**Task requirements**
Transcribe every entry word for word, but drop the pictures.

Dataset excerpts
**********
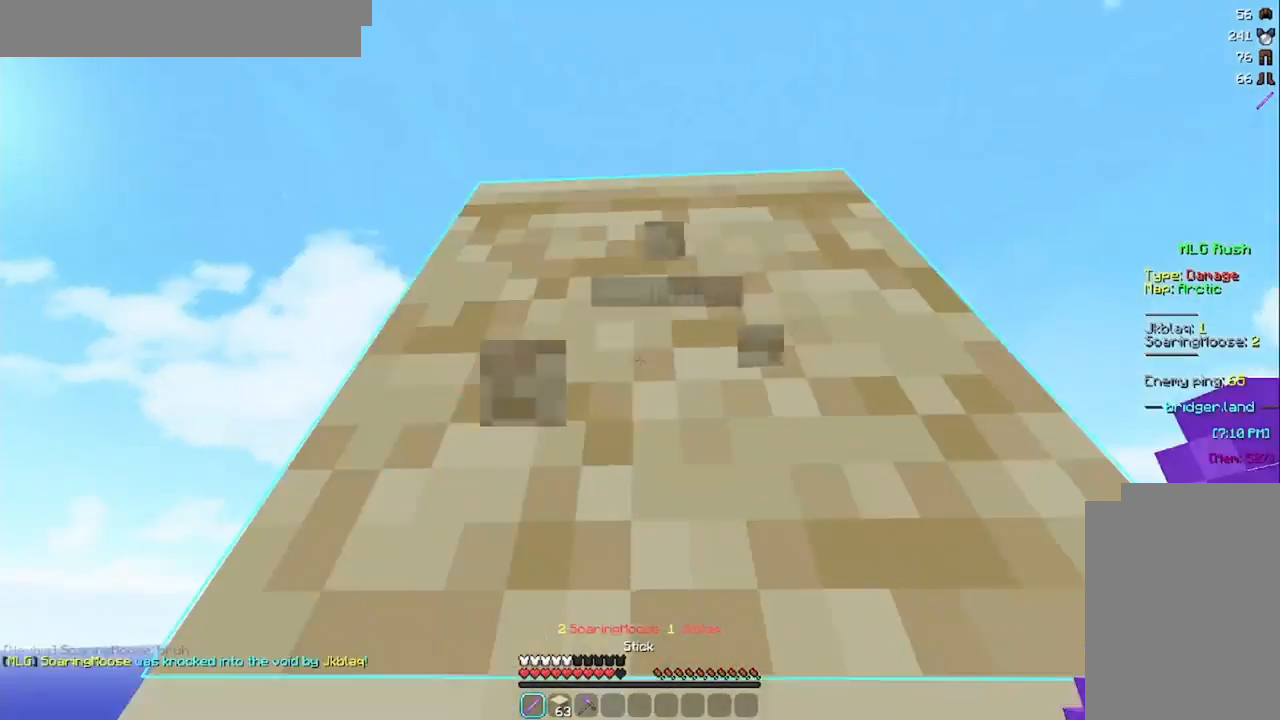
{"keys": ["space", "w"], "mouse": ["right"], "events": [[42, "mouse_left", "up"], [126, "mouse_left", "down"], [209, "mouse_left", "up"], [292, "mouse_right", "down"], [376, "mouse_right", "up"], [459, "mouse_right", "down"]]}
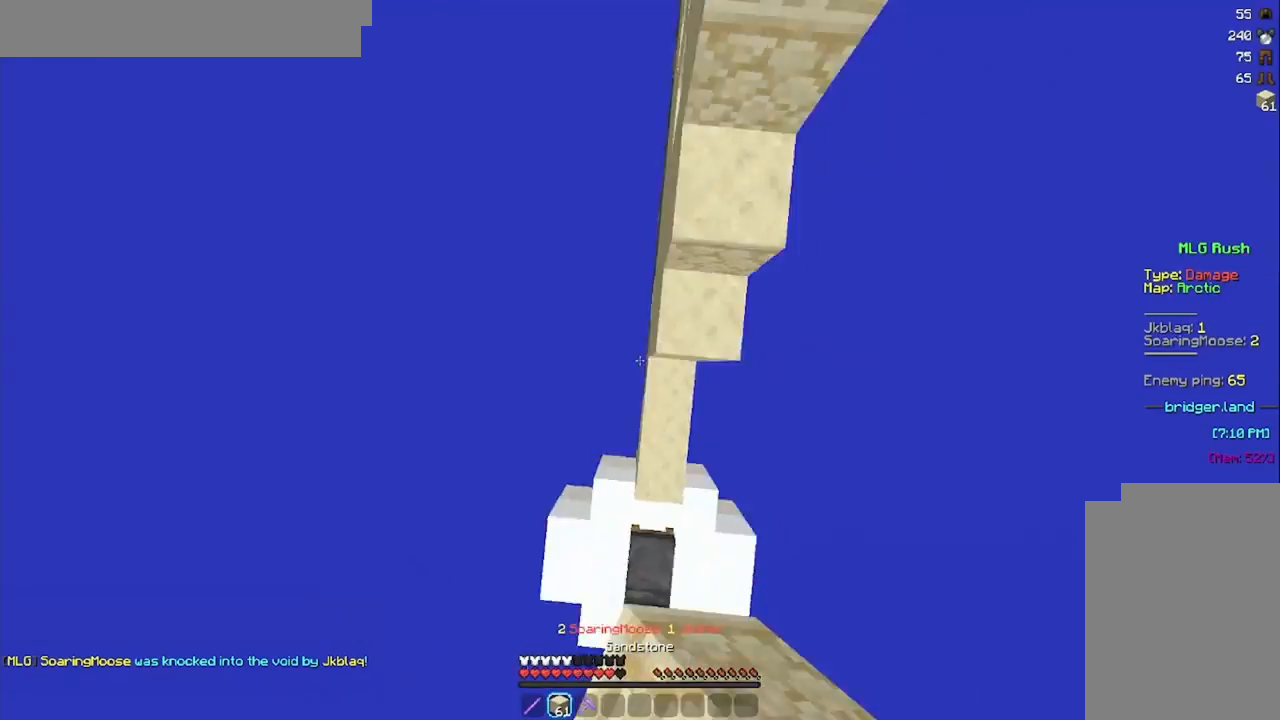
{"keys": ["w"], "mouse": ["right"], "events": [[42, "mouse_right", "up"], [83, "mouse_right", "down"], [125, "mouse_right", "up"], [167, "mouse_right", "down"], [250, "d", "down"], [250, "mouse_right", "up"], [292, "mouse_right", "down"], [375, "d", "up"], [375, "mouse_right", "up"], [375, "space", "up"], [417, "a", "down"], [417, "mouse_right", "down"], [459, "mouse_right", "up"], [500, "a", "up"], [500, "mouse_right", "down"]]}
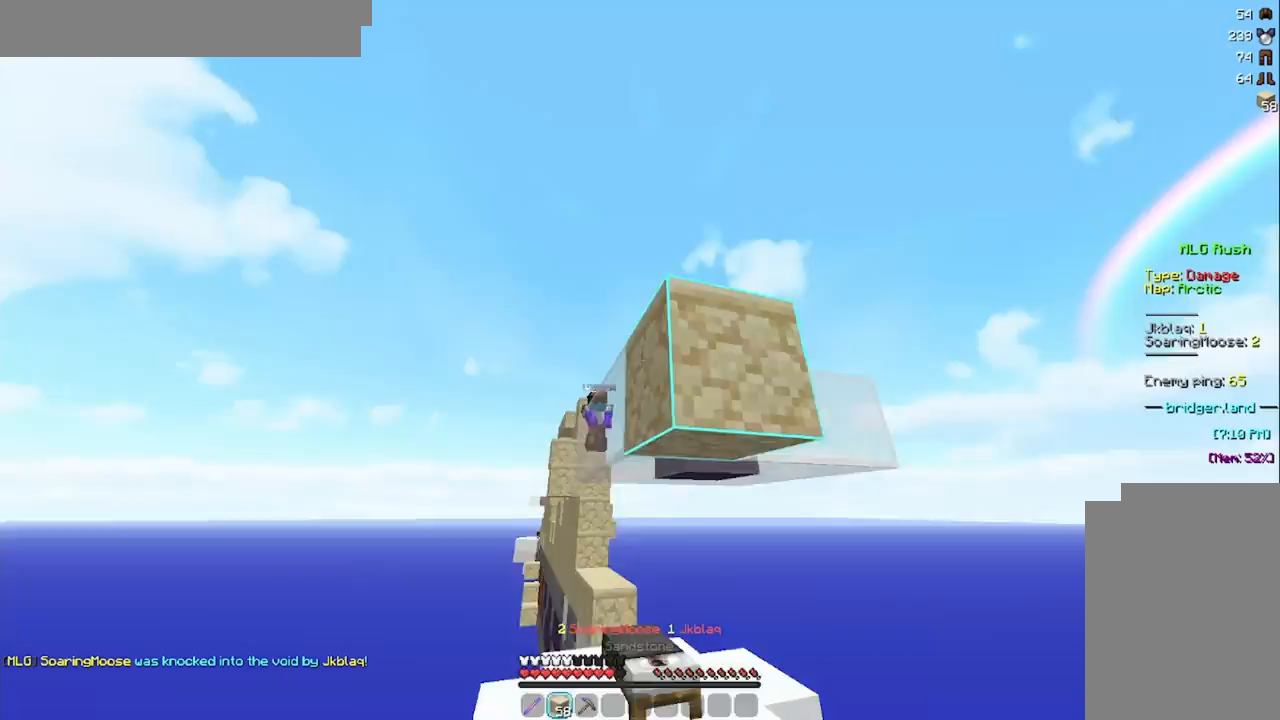
{"keys": ["w"], "mouse": ["left"], "events": [[42, "mouse_right", "up"], [292, "a", "down"], [376, "mouse_left", "down"], [417, "a", "up"], [417, "mouse_left", "up"], [501, "mouse_left", "down"]]}
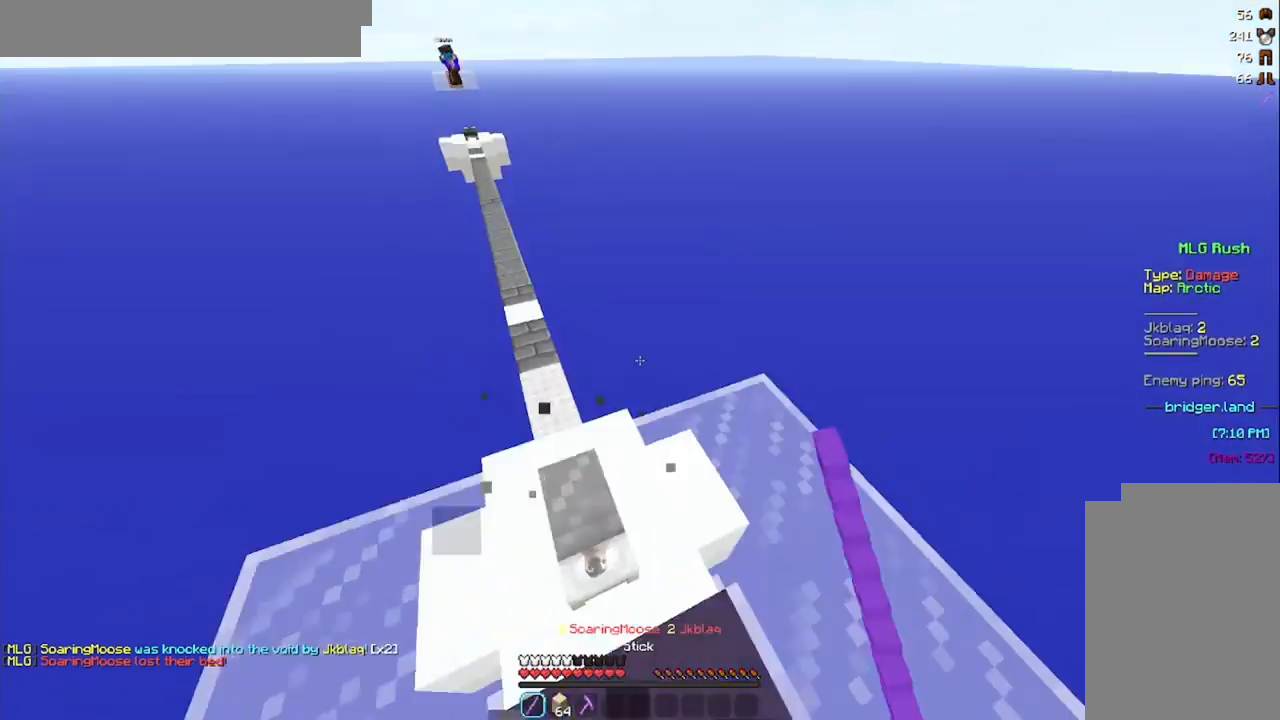
{"keys": ["w"], "mouse": [], "events": [[42, "a", "down"], [42, "mouse_left", "up"], [83, "mouse_left", "down"], [125, "a", "up"], [125, "mouse_left", "up"], [250, "space", "down"], [459, "space", "up"]]}
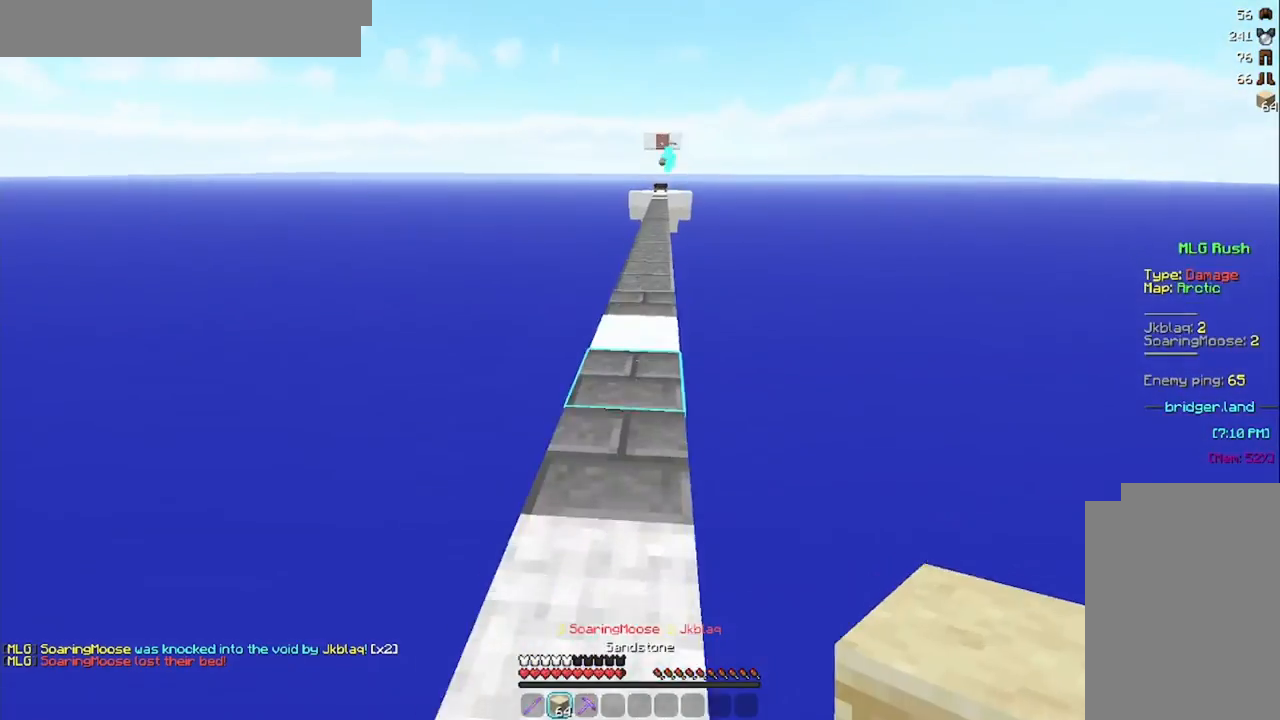
{"keys": ["d", "w"], "mouse": [], "events": [[84, "space", "down"], [209, "space", "up"], [292, "space", "down"], [417, "space", "up"], [501, "d", "down"]]}
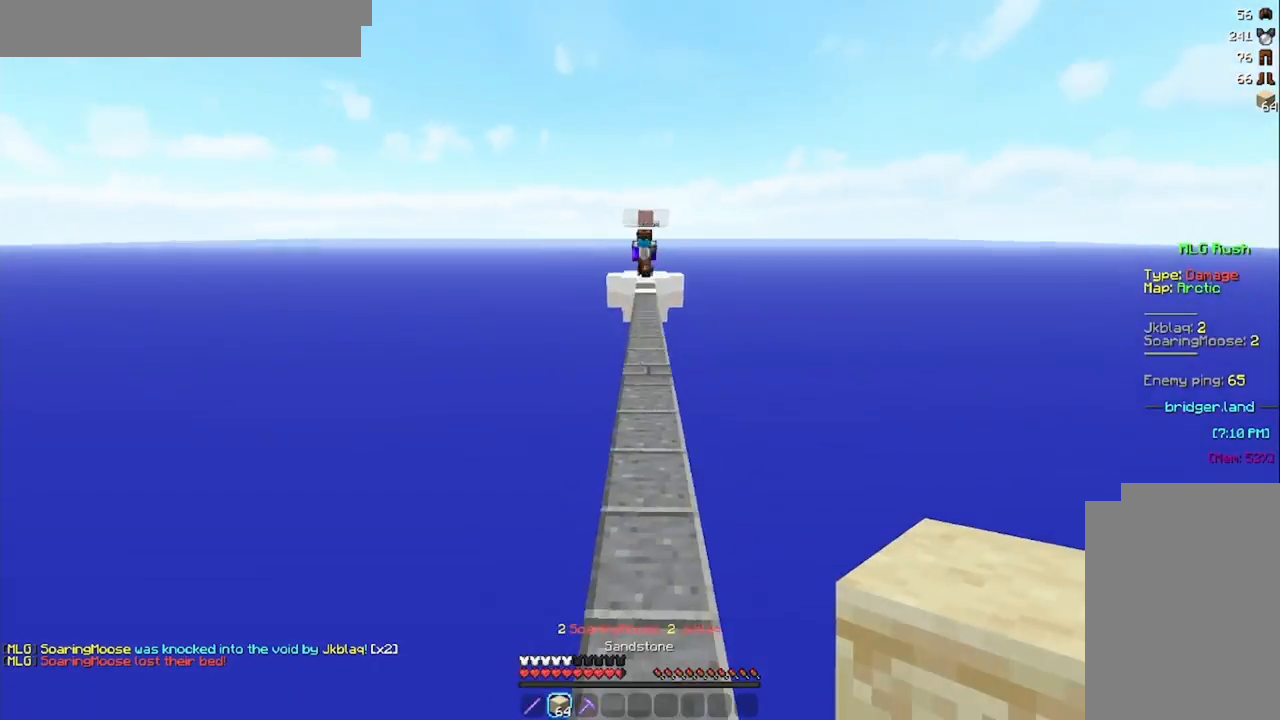
{"keys": ["w"], "mouse": ["left"], "events": [[125, "space", "down"], [167, "d", "up"], [167, "space", "up"], [208, "a", "down"], [334, "a", "up"], [417, "mouse_left", "down"], [417, "mouse_right", "down"], [459, "mouse_right", "up"]]}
**********
**Reply**
{"keys": ["space", "w"], "mouse": ["right"], "events": [[42, "mouse_left", "up"], [126, "mouse_left", "down"], [209, "mouse_left", "up"], [292, "mouse_right", "down"], [376, "mouse_right", "up"], [459, "mouse_right", "down"]]}
{"keys": ["w"], "mouse": ["right"], "events": [[42, "mouse_right", "up"], [83, "mouse_right", "down"], [125, "mouse_right", "up"], [167, "mouse_right", "down"], [250, "d", "down"], [250, "mouse_right", "up"], [292, "mouse_right", "down"], [375, "d", "up"], [375, "mouse_right", "up"], [375, "space", "up"], [417, "a", "down"], [417, "mouse_right", "down"], [459, "mouse_right", "up"], [500, "a", "up"], [500, "mouse_right", "down"]]}
{"keys": ["w"], "mouse": ["left"], "events": [[42, "mouse_right", "up"], [292, "a", "down"], [376, "mouse_left", "down"], [417, "a", "up"], [417, "mouse_left", "up"], [501, "mouse_left", "down"]]}
{"keys": ["w"], "mouse": [], "events": [[42, "a", "down"], [42, "mouse_left", "up"], [83, "mouse_left", "down"], [125, "a", "up"], [125, "mouse_left", "up"], [250, "space", "down"], [459, "space", "up"]]}
{"keys": ["d", "w"], "mouse": [], "events": [[84, "space", "down"], [209, "space", "up"], [292, "space", "down"], [417, "space", "up"], [501, "d", "down"]]}
{"keys": ["w"], "mouse": ["left"], "events": [[125, "space", "down"], [167, "d", "up"], [167, "space", "up"], [208, "a", "down"], [334, "a", "up"], [417, "mouse_left", "down"], [417, "mouse_right", "down"], [459, "mouse_right", "up"]]}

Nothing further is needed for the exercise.